In a new court filing, Sidney Powell argued that no reasonable people would believe her election fraud claims.

Following the 2020 Presidential Election, attorney Sidney Powell began independently investigating claims of election fraud. Part of her investigation included Dominion Voting Systems, an electronic voting technology company. Now, Dominion Voting Systems, a company that sells electronic voting hardware and software, sued Sydney Powell for $1.3 billion in defamation after her advancement of election fraud claims. Powell appeared on conservative media and worked to prove the occurrence of election fraud. Her work fueled election doubts, which the company claims Powell knew were false.

The lawsuit began in January, citing Powell’s TV appearances, online posts, and unfounded beliefs, including that Dominion was linked to communist Venezuela and Georgia officials were in on election fraud. Dominion alleges that Powell and others who spread theories of fraud, including lawyer Rudy Giuliani and MyPillow CEO Mike Lindell, have caused it “irreparable harm.” In a new court filing, Powell claims that “reasonable people” would not have believed her claims of election fraud. According to her defense lawyers, Powell was sharing her “opinion”, and that the public could reach “their own conclusions” about whether votes were changed by election machines.

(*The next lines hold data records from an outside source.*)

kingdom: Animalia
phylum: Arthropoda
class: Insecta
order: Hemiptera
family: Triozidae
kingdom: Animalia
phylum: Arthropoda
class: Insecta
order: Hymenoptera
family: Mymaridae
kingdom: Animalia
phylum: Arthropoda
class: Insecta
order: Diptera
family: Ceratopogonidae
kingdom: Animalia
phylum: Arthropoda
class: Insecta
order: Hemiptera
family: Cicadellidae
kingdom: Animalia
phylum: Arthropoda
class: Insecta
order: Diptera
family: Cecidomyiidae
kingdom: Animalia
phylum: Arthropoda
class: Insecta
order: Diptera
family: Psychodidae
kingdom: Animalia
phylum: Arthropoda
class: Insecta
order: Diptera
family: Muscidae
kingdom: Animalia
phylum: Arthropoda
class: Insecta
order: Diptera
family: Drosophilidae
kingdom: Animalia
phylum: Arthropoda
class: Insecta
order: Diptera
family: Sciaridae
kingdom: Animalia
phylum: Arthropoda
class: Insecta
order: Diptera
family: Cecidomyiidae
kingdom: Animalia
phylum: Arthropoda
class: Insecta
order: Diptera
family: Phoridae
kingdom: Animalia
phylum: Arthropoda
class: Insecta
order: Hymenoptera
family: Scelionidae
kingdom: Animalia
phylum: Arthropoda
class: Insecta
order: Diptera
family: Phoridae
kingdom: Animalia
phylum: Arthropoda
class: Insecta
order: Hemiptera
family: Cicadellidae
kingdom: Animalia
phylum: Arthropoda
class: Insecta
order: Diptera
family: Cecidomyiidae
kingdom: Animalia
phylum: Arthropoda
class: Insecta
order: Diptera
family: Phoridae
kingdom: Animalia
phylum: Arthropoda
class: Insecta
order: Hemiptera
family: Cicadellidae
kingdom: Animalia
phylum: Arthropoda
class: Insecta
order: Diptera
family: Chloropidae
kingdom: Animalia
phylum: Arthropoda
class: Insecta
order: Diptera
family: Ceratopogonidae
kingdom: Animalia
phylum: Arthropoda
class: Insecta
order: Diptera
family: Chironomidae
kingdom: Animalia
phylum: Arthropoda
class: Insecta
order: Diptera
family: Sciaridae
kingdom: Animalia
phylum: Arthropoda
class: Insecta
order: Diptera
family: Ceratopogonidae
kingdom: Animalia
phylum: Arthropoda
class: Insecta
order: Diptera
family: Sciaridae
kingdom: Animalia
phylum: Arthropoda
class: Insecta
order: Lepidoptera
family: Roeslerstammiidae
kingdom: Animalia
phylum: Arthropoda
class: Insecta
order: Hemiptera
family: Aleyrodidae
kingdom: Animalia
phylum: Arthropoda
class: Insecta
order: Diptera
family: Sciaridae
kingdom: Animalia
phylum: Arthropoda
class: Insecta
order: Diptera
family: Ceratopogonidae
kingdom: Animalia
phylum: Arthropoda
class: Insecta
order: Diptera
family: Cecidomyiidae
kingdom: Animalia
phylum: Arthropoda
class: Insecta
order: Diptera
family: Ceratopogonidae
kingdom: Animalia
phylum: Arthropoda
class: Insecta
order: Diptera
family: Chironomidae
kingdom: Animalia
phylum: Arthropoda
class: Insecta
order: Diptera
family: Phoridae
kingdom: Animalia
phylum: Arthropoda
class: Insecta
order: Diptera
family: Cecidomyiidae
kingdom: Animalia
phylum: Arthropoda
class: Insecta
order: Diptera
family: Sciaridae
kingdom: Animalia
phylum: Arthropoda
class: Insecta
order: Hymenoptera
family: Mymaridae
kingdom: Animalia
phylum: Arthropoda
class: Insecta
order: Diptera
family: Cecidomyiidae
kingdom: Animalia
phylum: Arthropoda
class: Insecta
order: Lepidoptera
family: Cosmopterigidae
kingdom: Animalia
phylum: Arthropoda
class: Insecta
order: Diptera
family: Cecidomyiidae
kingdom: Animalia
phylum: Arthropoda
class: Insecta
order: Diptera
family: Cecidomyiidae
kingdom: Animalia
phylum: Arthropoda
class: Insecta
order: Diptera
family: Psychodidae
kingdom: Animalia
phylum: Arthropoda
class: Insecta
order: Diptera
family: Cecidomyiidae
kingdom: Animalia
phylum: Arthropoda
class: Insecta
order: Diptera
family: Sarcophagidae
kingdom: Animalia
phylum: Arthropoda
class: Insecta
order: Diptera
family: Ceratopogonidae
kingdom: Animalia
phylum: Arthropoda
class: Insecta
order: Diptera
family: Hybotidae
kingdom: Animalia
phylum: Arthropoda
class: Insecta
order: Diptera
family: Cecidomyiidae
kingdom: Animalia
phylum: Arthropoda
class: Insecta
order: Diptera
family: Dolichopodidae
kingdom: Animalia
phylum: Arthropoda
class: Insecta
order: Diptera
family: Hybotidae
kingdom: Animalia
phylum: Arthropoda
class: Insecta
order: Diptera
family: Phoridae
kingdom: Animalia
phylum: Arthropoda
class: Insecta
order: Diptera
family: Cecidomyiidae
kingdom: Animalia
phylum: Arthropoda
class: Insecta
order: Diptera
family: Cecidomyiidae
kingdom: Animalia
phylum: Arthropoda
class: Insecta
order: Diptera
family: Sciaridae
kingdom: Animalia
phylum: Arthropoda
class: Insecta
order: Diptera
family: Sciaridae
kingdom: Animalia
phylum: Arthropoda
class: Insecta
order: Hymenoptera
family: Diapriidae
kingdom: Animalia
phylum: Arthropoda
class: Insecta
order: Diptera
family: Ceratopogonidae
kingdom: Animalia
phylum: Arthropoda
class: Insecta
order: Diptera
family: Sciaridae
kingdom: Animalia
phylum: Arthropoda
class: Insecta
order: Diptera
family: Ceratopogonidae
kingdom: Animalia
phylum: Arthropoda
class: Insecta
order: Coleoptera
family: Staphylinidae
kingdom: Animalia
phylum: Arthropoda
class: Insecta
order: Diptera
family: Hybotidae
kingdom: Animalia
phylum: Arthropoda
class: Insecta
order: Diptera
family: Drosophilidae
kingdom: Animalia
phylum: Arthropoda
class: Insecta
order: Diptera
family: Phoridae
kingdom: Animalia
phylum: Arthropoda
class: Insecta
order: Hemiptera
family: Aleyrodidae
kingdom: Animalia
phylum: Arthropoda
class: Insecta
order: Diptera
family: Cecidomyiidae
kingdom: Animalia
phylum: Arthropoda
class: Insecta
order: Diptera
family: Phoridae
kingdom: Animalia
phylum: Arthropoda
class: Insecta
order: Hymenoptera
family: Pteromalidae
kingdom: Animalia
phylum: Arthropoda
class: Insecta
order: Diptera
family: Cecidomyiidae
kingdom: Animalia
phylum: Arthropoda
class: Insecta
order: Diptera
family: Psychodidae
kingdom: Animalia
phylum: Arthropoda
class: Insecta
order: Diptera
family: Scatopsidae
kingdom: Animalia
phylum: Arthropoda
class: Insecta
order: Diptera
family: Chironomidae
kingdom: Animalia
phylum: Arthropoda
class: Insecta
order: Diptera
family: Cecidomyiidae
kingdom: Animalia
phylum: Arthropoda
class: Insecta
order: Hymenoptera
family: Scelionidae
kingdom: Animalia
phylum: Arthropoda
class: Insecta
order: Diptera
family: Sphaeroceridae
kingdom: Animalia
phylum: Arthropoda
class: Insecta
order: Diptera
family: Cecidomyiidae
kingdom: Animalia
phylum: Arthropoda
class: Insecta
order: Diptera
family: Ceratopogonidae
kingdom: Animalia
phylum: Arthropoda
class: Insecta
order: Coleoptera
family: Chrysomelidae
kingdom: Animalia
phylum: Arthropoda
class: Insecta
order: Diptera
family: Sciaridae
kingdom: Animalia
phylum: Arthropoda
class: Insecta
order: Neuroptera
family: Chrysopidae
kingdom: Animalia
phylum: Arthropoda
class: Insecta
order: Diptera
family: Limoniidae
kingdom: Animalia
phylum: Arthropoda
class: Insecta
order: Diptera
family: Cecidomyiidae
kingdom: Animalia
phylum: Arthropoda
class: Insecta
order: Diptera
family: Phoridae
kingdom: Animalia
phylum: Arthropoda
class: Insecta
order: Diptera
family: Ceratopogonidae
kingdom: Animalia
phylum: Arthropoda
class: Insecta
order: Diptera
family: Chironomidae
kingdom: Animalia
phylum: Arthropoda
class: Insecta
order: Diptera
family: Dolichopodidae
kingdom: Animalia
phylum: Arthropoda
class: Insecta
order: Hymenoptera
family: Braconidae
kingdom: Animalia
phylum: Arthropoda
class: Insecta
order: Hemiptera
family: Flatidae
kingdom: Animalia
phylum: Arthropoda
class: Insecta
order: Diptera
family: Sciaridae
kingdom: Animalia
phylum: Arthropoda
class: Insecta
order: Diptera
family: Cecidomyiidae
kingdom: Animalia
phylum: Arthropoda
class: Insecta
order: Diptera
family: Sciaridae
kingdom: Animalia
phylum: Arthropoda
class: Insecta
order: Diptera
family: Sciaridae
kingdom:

Powell’s defense lawyers go on to write, “Indeed, Plaintiffs themselves characterize the statements at issue as ‘wild accusations’ and ‘outlandish claims.’ They are repeatedly labelled ‘inherently improbable’ and even ‘impossible.’ Such characterizations of the allegedly defamatory statements further support Defendants’ position that reasonable people would not accept such statements as fact but view them only as claims that await testing by the courts through the adversary process.”

In their lawsuit, Dominion writes, “Emboldened by Trump’s endorsement of her false accusations, which launched her into political superstardom, Powell’s defamatory media campaign continued and intensified” with her media appearances. Within her defense, Powell maintains that her statements about the 2020 election were a “matter of public concern” about a publicly known company, Dominion, and thus protected speech. Powell is requesting for a judge in Washington, DC, to dismiss the case, or move the case to the federal court in Texas.